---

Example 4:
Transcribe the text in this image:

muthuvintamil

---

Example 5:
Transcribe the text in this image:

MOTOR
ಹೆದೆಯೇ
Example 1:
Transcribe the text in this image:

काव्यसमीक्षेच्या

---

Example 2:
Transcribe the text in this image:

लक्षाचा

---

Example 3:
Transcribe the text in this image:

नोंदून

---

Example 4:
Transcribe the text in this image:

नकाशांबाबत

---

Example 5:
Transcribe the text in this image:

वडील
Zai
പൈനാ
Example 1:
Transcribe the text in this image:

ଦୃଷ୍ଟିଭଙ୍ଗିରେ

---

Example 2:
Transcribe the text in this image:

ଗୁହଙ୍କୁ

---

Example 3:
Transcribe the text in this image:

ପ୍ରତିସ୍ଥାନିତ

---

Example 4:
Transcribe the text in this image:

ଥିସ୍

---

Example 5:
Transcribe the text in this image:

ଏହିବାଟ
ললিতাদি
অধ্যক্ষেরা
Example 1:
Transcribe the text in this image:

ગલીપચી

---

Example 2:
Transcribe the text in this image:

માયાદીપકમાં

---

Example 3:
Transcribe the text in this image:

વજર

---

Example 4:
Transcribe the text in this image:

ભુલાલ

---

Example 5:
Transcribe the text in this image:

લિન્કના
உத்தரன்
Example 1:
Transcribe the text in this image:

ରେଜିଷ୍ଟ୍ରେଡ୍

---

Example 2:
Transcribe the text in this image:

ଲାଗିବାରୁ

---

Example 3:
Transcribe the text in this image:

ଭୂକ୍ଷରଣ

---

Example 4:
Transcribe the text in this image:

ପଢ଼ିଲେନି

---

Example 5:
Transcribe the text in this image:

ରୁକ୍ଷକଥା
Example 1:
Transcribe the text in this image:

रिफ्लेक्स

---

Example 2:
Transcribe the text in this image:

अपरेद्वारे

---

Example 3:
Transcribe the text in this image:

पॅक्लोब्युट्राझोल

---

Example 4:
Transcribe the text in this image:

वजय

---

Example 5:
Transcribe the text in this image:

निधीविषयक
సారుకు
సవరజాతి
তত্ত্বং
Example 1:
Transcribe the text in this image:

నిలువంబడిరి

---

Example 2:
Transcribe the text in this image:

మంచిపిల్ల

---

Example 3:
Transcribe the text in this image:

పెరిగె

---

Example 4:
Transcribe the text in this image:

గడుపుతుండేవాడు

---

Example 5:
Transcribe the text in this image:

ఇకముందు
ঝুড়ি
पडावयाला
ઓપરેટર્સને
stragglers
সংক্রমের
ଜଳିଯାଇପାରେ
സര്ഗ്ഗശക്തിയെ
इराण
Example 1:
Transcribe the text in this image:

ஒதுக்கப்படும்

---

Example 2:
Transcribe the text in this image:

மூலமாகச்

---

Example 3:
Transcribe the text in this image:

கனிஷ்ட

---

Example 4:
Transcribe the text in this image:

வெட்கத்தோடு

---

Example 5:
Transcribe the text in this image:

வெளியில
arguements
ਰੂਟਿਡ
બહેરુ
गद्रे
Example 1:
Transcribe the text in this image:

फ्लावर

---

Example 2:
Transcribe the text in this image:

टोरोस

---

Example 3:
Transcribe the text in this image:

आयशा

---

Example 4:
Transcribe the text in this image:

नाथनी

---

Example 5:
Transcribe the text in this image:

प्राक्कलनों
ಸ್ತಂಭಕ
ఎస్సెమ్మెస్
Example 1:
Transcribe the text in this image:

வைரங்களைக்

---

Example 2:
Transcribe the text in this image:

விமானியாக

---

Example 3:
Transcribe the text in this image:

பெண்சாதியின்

* _Problem requirements_
What you return must match the records above exactly.

* _The answer_
---

Example 4:
Transcribe the text in this image:

muthuvintamil

---

Example 5:
Transcribe the text in this image:

MOTOR
ಹೆದೆಯೇ
Example 1:
Transcribe the text in this image:

काव्यसमीक्षेच्या

---

Example 2:
Transcribe the text in this image:

लक्षाचा

---

Example 3:
Transcribe the text in this image:

नोंदून

---

Example 4:
Transcribe the text in this image:

नकाशांबाबत

---

Example 5:
Transcribe the text in this image:

वडील
Zai
പൈനാ
Example 1:
Transcribe the text in this image:

ଦୃଷ୍ଟିଭଙ୍ଗିରେ

---

Example 2:
Transcribe the text in this image:

ଗୁହଙ୍କୁ

---

Example 3:
Transcribe the text in this image:

ପ୍ରତିସ୍ଥାନିତ

---

Example 4:
Transcribe the text in this image:

ଥିସ୍

---

Example 5:
Transcribe the text in this image:

ଏହିବାଟ
ললিতাদি
অধ্যক্ষেরা
Example 1:
Transcribe the text in this image:

ગલીપચી

---

Example 2:
Transcribe the text in this image:

માયાદીપકમાં

---

Example 3:
Transcribe the text in this image:

વજર

---

Example 4:
Transcribe the text in this image:

ભુલાલ

---

Example 5:
Transcribe the text in this image:

લિન્કના
உத்தரன்
Example 1:
Transcribe the text in this image:

ରେଜିଷ୍ଟ୍ରେଡ୍

---

Example 2:
Transcribe the text in this image:

ଲାଗିବାରୁ

---

Example 3:
Transcribe the text in this image:

ଭୂକ୍ଷରଣ

---

Example 4:
Transcribe the text in this image:

ପଢ଼ିଲେନି

---

Example 5:
Transcribe the text in this image:

ରୁକ୍ଷକଥା
Example 1:
Transcribe the text in this image:

रिफ्लेक्स

---

Example 2:
Transcribe the text in this image:

अपरेद्वारे

---

Example 3:
Transcribe the text in this image:

पॅक्लोब्युट्राझोल

---

Example 4:
Transcribe the text in this image:

वजय

---

Example 5:
Transcribe the text in this image:

निधीविषयक
సారుకు
సవరజాతి
তত্ত্বং
Example 1:
Transcribe the text in this image:

నిలువంబడిరి

---

Example 2:
Transcribe the text in this image:

మంచిపిల్ల

---

Example 3:
Transcribe the text in this image:

పెరిగె

---

Example 4:
Transcribe the text in this image:

గడుపుతుండేవాడు

---

Example 5:
Transcribe the text in this image:

ఇకముందు
ঝুড়ি
पडावयाला
ઓપરેટર્સને
stragglers
সংক্রমের
ଜଳିଯାଇପାରେ
സര്ഗ്ഗശക്തിയെ
इराण
Example 1:
Transcribe the text in this image:

ஒதுக்கப்படும்

---

Example 2:
Transcribe the text in this image:

மூலமாகச்

---

Example 3:
Transcribe the text in this image:

கனிஷ்ட

---

Example 4:
Transcribe the text in this image:

வெட்கத்தோடு

---

Example 5:
Transcribe the text in this image:

வெளியில
arguements
ਰੂਟਿਡ
બહેરુ
गद्रे
Example 1:
Transcribe the text in this image:

फ्लावर

---

Example 2:
Transcribe the text in this image:

टोरोस

---

Example 3:
Transcribe the text in this image:

आयशा

---

Example 4:
Transcribe the text in this image:

नाथनी

---

Example 5:
Transcribe the text in this image:

प्राक्कलनों
ಸ್ತಂಭಕ
ఎస్సెమ్మెస్
Example 1:
Transcribe the text in this image:

வைரங்களைக்

---

Example 2:
Transcribe the text in this image:

விமானியாக

---

Example 3:
Transcribe the text in this image:

பெண்சாதியின்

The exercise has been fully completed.